*** Document segment ***

|
Angelica Kauffmann
(1741-1807)
c.1770-5
Oil on canvas, 737 x 610mm (29 x 24")
National Portrait Gallery, London (NPG 430)
Angelica Kauffmann was born in
Switzerland. She was equally talented as a musician and as an
artist. Her mother died when she was sixteen and her father (also
an artist) taught her and travelled with her to Italy, where
she was permitted to copy paintings in a private room in the
Uffizi. In her book The Obstacle Race: The fortunes of women
painters and their work (1979) Germaine Greer called her a 'marvellous
hybrid: free from the overwhelming influence of any single master'.
In 1762 Kauffmann was accepted as a member of the Accademia del
Disegno, Florence, and in 1763 she went to Rome, where she became
friends with the German historian and art critic Johann Winckelmann
(1717-68), making her name with her portrait of him in 1764.

*** End of Document segment ***
*** Source material ***

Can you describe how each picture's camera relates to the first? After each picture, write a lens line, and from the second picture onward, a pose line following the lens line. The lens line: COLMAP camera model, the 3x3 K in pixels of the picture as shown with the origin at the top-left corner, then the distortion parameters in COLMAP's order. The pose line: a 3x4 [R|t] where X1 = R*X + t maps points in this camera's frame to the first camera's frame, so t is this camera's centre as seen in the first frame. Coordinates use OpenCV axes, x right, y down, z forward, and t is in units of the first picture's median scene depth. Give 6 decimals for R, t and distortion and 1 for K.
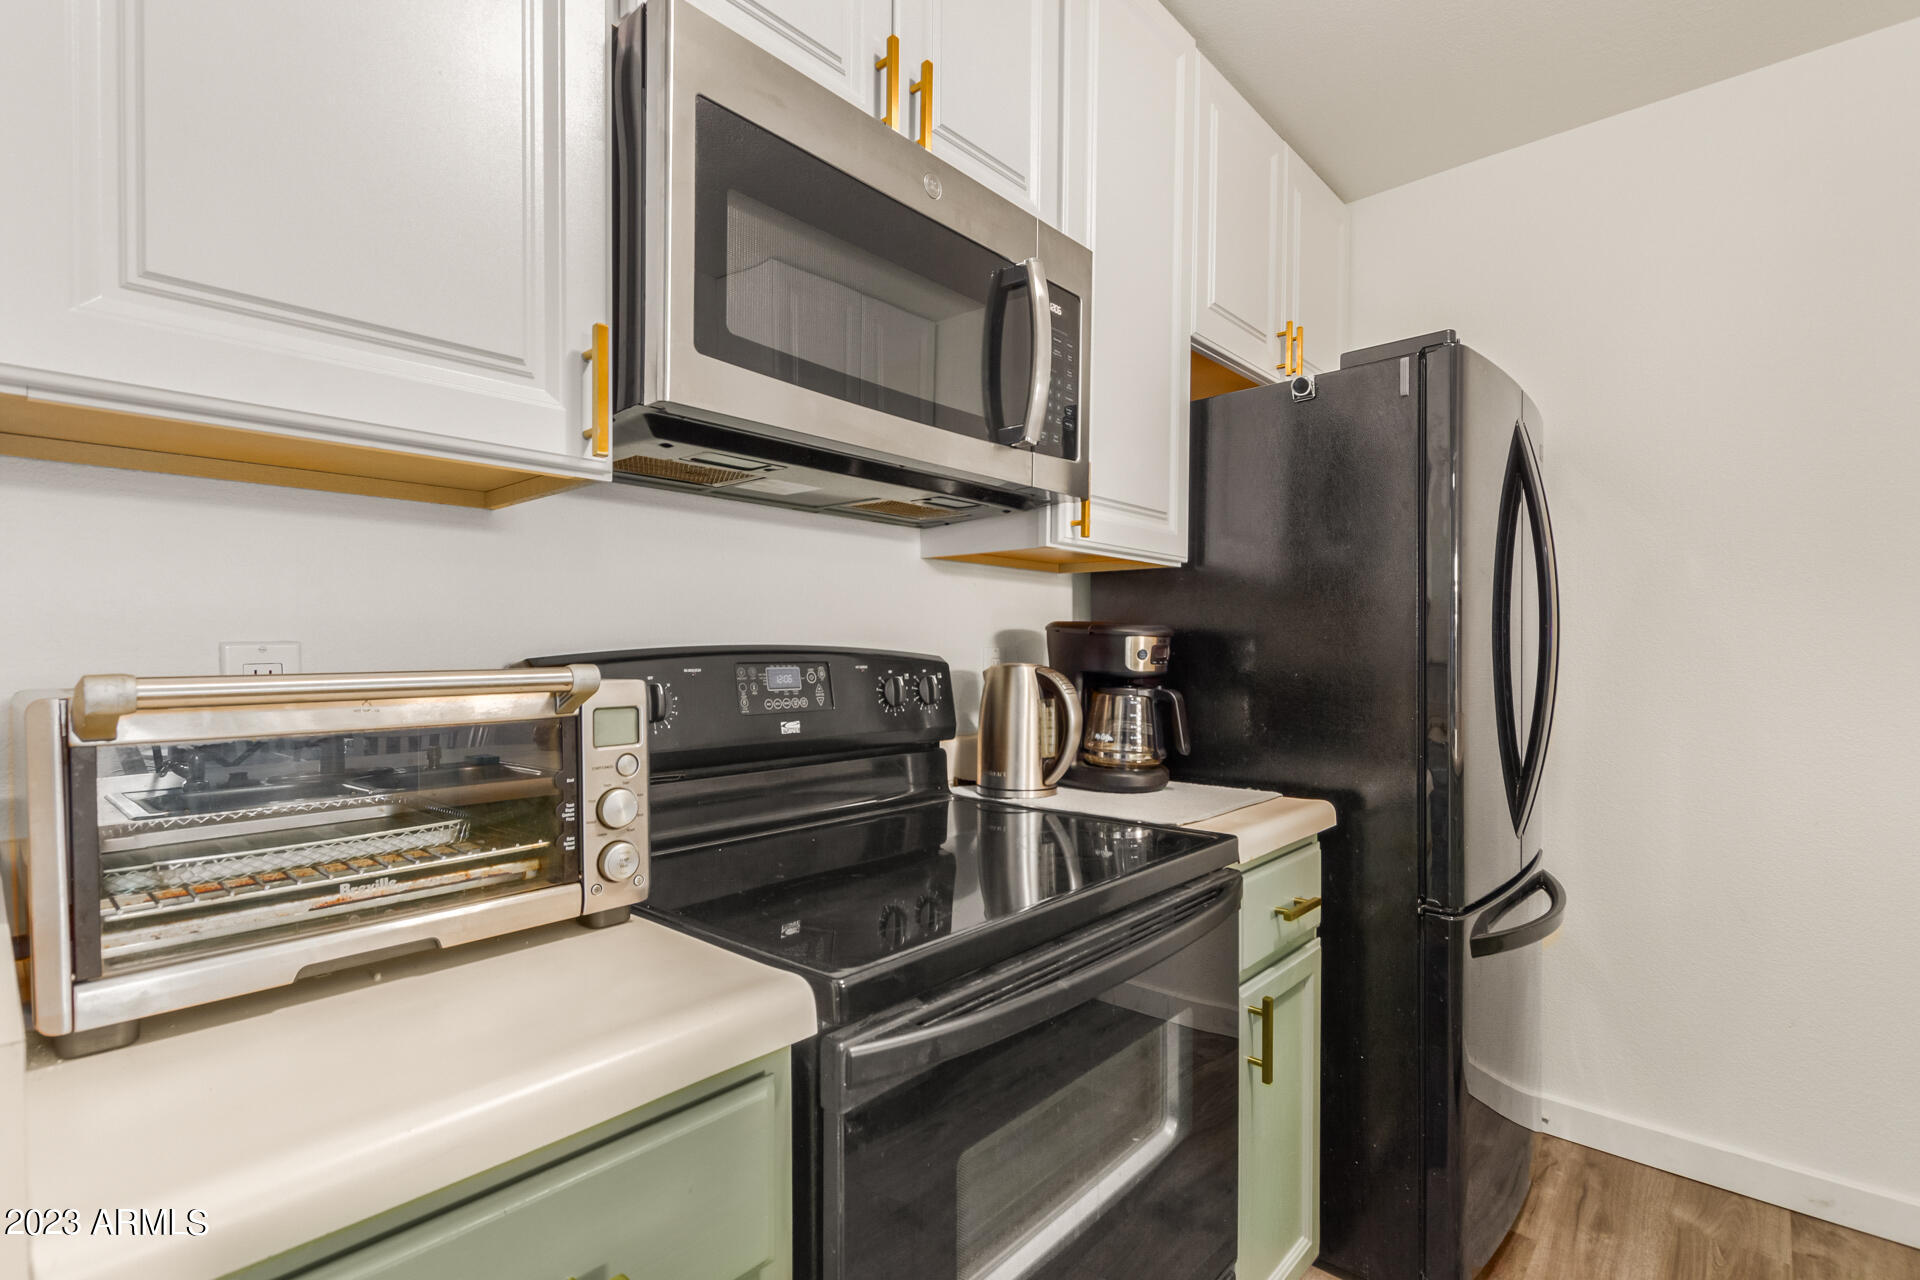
lens RADIAL K [[888.6, 0, 947.9], [0, 888.6, 653.0], [0, 0, 1]] dist [0.010351, -0.004526]
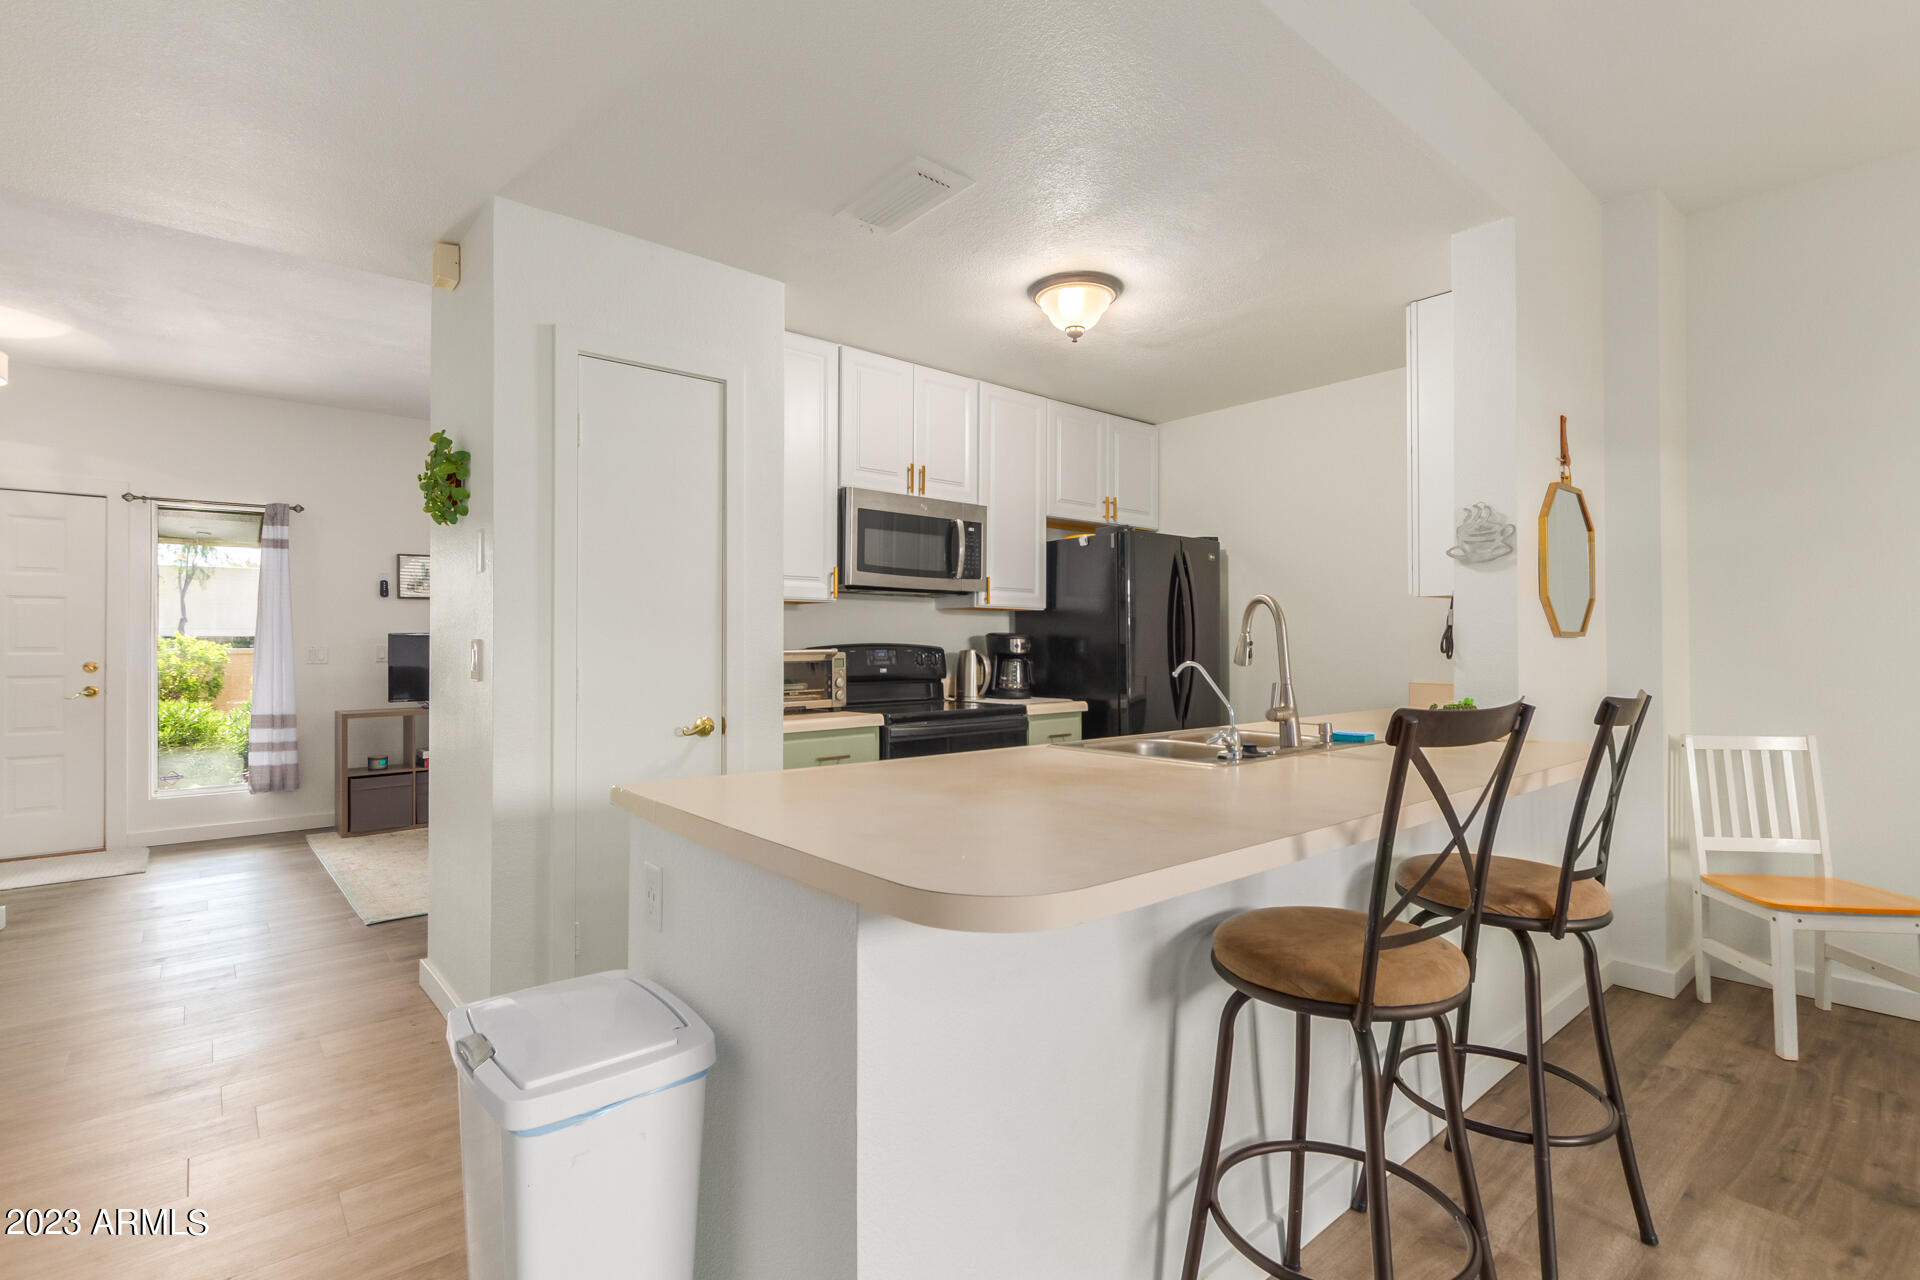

*** End of Source material ***

According to the Angelica Kauffmann text, in what year was she accepted as a member of the Accademia del Disegno in Florence? These lines have nothing to do with the Angelica Kauffmann text.

Your solution: 1762